*** Dataset ***

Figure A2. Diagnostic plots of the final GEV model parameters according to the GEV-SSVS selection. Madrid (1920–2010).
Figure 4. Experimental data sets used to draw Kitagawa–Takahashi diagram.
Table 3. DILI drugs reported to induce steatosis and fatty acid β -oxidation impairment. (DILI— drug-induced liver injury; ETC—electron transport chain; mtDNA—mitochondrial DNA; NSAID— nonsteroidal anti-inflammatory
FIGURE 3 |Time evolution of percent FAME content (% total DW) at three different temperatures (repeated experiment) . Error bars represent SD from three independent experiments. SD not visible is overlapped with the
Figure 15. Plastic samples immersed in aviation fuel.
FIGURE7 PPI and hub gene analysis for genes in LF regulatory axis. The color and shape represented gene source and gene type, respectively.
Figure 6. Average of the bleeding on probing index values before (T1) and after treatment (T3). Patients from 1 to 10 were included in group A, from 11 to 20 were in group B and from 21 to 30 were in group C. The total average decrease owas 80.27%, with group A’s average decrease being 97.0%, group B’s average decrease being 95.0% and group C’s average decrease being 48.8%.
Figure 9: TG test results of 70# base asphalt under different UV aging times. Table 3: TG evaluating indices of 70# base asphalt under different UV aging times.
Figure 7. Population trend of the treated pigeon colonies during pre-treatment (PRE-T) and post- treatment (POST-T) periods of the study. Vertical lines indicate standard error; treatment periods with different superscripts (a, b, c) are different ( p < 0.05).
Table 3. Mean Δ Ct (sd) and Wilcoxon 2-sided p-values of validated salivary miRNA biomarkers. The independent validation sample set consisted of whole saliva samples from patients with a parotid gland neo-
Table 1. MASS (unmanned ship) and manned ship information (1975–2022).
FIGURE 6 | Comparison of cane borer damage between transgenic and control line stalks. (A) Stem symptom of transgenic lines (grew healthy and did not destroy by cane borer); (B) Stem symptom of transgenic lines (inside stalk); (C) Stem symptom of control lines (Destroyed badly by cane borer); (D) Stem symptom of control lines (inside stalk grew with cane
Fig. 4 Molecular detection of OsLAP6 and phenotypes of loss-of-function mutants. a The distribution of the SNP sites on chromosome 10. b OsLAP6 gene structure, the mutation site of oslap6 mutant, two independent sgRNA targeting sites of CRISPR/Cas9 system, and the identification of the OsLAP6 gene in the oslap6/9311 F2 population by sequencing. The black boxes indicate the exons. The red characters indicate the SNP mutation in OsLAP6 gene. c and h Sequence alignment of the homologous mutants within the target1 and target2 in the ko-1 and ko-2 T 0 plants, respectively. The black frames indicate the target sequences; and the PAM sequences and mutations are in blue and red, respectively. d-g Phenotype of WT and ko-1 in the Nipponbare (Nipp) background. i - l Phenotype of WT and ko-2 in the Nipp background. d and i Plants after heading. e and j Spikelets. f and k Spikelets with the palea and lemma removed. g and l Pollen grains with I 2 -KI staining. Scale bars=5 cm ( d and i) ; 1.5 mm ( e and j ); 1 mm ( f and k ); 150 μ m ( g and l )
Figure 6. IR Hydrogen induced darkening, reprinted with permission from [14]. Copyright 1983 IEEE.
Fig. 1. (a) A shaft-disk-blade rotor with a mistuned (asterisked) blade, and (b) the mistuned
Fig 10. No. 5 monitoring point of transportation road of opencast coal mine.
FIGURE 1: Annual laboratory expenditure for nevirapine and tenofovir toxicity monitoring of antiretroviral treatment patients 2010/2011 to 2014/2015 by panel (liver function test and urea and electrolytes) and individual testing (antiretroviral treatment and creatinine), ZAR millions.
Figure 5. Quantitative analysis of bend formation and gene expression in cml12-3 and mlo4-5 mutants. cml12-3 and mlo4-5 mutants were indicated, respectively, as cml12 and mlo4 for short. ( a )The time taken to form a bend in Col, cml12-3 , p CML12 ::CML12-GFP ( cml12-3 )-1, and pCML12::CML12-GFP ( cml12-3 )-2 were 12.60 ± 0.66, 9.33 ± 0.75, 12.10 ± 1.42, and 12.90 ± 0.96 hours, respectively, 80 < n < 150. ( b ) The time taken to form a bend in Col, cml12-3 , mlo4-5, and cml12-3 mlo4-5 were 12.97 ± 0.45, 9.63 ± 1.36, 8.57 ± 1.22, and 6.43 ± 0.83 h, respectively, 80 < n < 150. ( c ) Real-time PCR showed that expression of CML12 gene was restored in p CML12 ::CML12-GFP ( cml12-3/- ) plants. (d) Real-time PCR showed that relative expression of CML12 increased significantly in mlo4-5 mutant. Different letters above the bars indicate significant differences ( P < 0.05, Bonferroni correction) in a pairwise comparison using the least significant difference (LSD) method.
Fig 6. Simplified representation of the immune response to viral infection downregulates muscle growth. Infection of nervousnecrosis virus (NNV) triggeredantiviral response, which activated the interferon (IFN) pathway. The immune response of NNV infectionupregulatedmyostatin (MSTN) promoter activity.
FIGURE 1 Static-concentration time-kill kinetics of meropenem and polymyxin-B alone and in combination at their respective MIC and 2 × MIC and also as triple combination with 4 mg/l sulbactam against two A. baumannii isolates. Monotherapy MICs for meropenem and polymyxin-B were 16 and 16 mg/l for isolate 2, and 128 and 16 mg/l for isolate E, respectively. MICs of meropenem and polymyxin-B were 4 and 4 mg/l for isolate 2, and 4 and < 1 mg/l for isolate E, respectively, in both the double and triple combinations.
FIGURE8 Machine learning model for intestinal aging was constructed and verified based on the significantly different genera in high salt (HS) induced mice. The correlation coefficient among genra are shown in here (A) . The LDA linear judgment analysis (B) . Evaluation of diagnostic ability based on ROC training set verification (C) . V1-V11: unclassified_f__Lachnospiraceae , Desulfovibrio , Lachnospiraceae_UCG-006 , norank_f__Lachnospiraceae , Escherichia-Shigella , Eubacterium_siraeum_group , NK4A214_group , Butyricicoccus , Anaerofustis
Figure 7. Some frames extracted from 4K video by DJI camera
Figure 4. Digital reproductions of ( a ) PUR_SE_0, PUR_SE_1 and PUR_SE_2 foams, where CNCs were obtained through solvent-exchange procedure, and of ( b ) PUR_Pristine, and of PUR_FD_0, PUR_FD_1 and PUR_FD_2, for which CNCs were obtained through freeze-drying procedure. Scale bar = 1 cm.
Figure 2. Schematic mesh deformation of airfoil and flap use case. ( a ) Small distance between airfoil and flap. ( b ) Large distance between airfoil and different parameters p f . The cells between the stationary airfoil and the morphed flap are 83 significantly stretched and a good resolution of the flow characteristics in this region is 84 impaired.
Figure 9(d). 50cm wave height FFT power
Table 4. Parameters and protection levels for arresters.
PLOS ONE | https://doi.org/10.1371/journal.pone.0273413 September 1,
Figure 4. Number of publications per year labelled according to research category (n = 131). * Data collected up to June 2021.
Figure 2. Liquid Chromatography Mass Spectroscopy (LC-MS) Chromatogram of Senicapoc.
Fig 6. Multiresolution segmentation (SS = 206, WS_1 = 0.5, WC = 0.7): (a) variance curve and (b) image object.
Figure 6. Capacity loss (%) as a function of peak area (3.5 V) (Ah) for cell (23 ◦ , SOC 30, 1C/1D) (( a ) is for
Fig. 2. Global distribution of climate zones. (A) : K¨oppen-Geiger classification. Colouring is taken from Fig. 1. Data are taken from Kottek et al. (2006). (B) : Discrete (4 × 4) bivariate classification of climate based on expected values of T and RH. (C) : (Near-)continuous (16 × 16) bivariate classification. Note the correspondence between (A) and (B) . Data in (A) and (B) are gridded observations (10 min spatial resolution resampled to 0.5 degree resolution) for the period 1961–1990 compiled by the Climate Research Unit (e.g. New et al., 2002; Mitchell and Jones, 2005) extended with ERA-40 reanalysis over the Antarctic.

*** End of Dataset ***

▶ [Exercise]
Find the string "loss" in the entries above and return each line that holds it.

▶ [Your solution]
Fig. 4 Molecular detection of OsLAP6 and phenotypes of loss-of-function mutants. a The distribution of the SNP sites on chromosome 10. b OsLAP6 gene structure, the mutation site of oslap6 mutant, two independent sgRNA targeting sites of CRISPR/Cas9 system, and the identification of the OsLAP6 gene in the oslap6/9311 F2 population by sequencing. The black boxes indicate the exons. The red characters indicate the SNP mutation in OsLAP6 gene. c and h Sequence alignment of the homologous mutants within the target1 and target2 in the ko-1 and ko-2 T 0 plants, respectively. The black frames indicate the target sequences; and the PAM sequences and mutations are in blue and red, respectively. d-g Phenotype of WT and ko-1 in the Nipponbare (Nipp) background. i - l Phenotype of WT and ko-2 in the Nipp background. d and i Plants after heading. e and j Spikelets. f and k Spikelets with the palea and lemma removed. g and l Pollen grains with I 2 -KI staining. Scale bars=5 cm ( d and i) ; 1.5 mm ( e and j ); 1 mm ( f and k ); 150 μ m ( g and l )
Figure 6. Capacity loss (%) as a function of peak area (3.5 V) (Ah) for cell (23 ◦ , SOC 30, 1C/1D) (( a ) is for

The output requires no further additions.